# Frozen door seals



## enc (Jan 25, 2006)

First time this year my doors were frozen shut. Luckily I was at home and warm water poured onto the upper rim soon had me in. 

Is there anything that can be put on to the rubber to prevent freezing?


----------



## CharliesTTS (Jan 30, 2018)

I find gummi pflege works for me!


----------



## shane_ctr (Dec 17, 2006)

I use this and find it helps

https://www.polishedbliss.co.uk/303-rubber-seal-protectant


----------



## Vossman (Aug 5, 2010)

CharliesTTS said:


> I find gummi pflege works for me!


+1 for this too :thumb:


----------



## AndyQash (Jul 28, 2019)

Vossman said:


> +1 for this too :thumb:


Agreed...did the Qashqai yesterday morning.


----------



## Fentum (May 1, 2017)

Vossman said:


> +1 for this too :thumb:


This^. Plus GP is very good for keeping seals in tip top shape at all times regardless of temperature. This stuff revives and prolongs rubber life by years, which is just as well when you have an elderly Alfa with rubber seals that AR no longer stocks:devil:.

P


----------



## enc (Jan 25, 2006)

CharliesTTS said:


> I find gummi pflege works for me!


I have this. Guess I need to top up. Cheers.


----------



## Autoglym (Apr 10, 2008)

Our Bumper & Trim Gel works very well too


----------



## cangri (Feb 25, 2011)

*REQUIREMENTS*
1. In the forum thread on frozen door seals, rewrite the paragraph beginning "This^. Plus GP is very good" as a short bulleted list that keeps its main facts.
2. According to the forum thread on frozen door seals, how did enc get in when the doors were frozen shut?

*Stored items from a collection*
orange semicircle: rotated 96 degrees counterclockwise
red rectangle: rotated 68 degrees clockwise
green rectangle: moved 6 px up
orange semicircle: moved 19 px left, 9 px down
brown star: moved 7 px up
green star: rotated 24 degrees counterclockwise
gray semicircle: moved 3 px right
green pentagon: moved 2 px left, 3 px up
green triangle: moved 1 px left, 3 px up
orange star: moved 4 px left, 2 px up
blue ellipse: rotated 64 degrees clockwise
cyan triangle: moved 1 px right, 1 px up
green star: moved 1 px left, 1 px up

--

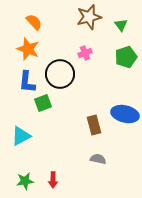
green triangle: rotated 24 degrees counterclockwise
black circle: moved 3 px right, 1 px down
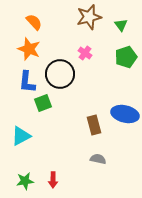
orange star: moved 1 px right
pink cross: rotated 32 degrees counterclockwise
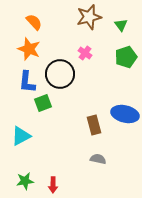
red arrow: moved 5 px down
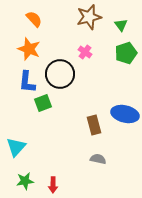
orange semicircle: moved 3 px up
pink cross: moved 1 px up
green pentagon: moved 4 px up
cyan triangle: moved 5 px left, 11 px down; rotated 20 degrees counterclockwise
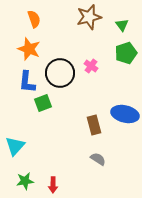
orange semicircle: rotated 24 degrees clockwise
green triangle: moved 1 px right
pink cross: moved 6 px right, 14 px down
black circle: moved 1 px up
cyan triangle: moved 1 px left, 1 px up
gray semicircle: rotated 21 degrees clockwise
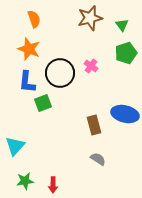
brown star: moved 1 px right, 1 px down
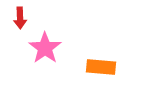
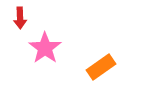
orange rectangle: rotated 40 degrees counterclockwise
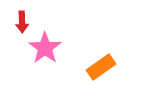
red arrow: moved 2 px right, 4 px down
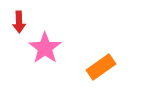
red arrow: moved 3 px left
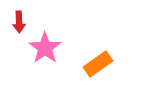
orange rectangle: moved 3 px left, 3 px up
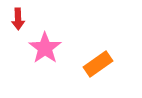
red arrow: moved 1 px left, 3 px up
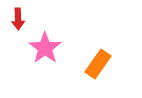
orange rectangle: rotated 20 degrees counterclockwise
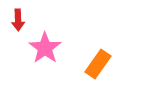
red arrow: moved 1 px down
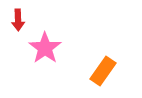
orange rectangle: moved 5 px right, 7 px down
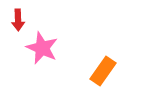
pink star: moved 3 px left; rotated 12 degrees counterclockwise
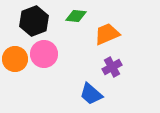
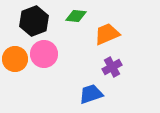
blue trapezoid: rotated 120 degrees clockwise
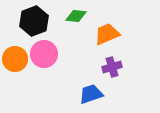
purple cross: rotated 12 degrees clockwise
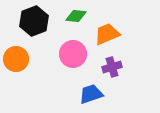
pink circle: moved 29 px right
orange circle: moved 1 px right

*RESPONSES FOR EACH TASK*
1.
- GP keeps seals in top shape at all times, whatever the temperature.
- It revives rubber and extends its life by years.
- This matters for an elderly Alfa whose rubber seals AR no longer stocks.

2. By pouring warm water onto the upper rim.